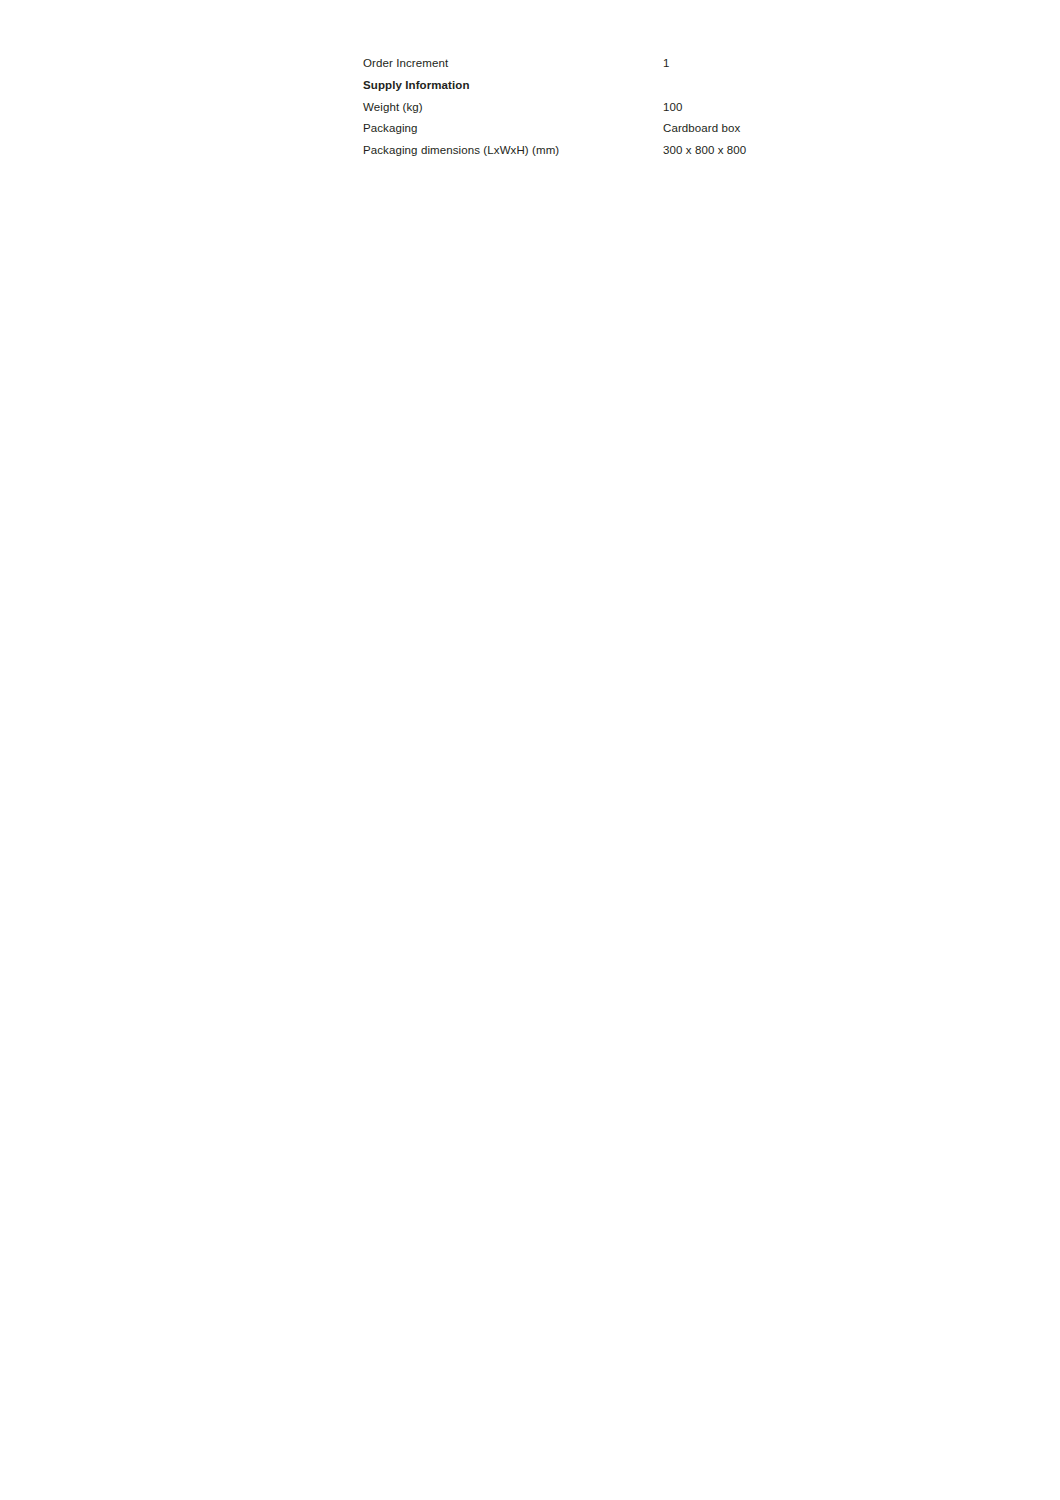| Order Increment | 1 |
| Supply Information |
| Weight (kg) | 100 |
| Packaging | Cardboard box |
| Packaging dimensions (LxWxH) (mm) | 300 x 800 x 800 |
---
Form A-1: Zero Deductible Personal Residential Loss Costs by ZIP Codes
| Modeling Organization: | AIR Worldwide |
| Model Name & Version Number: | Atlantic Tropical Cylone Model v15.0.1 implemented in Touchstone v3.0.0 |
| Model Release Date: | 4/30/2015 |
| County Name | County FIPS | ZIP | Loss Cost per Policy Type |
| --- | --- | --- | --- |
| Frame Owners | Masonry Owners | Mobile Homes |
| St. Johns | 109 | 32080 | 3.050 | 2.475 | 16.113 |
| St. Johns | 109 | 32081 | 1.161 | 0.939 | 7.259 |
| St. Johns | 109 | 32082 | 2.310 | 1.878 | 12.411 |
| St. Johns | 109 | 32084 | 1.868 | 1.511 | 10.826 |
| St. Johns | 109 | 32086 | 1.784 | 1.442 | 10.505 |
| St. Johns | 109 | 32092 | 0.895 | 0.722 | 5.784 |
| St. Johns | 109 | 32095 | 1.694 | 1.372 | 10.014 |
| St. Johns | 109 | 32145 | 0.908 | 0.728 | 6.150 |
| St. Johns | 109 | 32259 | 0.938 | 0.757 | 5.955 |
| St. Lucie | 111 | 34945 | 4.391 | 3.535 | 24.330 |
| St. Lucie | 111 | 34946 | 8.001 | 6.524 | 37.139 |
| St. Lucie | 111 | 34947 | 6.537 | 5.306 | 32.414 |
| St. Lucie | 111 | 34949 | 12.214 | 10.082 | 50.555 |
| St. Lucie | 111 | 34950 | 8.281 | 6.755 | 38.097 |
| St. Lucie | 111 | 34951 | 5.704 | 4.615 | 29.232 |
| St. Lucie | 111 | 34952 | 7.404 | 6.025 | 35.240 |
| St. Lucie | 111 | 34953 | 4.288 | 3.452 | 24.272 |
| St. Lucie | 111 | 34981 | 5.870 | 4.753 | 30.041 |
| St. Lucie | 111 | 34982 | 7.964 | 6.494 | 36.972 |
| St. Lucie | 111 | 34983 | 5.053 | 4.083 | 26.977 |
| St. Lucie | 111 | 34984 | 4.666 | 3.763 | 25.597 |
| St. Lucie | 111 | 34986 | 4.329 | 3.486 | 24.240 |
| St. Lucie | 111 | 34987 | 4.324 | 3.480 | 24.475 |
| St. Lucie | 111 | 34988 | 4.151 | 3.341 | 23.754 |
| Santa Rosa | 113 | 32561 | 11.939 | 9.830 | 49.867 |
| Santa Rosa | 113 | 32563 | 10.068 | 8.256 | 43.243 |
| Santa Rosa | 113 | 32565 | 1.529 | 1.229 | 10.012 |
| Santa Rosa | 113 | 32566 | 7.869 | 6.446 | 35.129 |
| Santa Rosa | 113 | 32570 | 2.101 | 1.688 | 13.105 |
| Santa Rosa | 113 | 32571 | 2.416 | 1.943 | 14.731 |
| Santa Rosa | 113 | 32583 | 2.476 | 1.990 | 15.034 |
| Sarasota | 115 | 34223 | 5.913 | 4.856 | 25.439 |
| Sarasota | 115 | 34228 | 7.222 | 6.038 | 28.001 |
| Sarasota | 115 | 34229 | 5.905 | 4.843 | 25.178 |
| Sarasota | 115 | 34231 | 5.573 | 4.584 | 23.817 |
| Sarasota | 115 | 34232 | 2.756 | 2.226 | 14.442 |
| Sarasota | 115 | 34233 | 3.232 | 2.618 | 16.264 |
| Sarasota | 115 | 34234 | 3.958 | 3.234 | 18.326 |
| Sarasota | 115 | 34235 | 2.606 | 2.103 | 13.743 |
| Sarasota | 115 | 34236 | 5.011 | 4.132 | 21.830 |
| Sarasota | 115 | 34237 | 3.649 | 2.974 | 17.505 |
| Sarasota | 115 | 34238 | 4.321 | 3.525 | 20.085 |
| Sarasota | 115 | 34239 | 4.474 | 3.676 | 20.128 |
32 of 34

» **YOUR ASSIGNMENT**: Of the entries above, repeat exactly the lines between the line with "3.486 | 24.240 |" and the line with "4.856 | 25.439 |", inclusive, and no others.

» **EXERCISE ANSWER**:
| St. Lucie | 111 | 34986 | 4.329 | 3.486 | 24.240 |
| St. Lucie | 111 | 34987 | 4.324 | 3.480 | 24.475 |
| St. Lucie | 111 | 34988 | 4.151 | 3.341 | 23.754 |
| Santa Rosa | 113 | 32561 | 11.939 | 9.830 | 49.867 |
| Santa Rosa | 113 | 32563 | 10.068 | 8.256 | 43.243 |
| Santa Rosa | 113 | 32565 | 1.529 | 1.229 | 10.012 |
| Santa Rosa | 113 | 32566 | 7.869 | 6.446 | 35.129 |
| Santa Rosa | 113 | 32570 | 2.101 | 1.688 | 13.105 |
| Santa Rosa | 113 | 32571 | 2.416 | 1.943 | 14.731 |
| Santa Rosa | 113 | 32583 | 2.476 | 1.990 | 15.034 |
| Sarasota | 115 | 34223 | 5.913 | 4.856 | 25.439 |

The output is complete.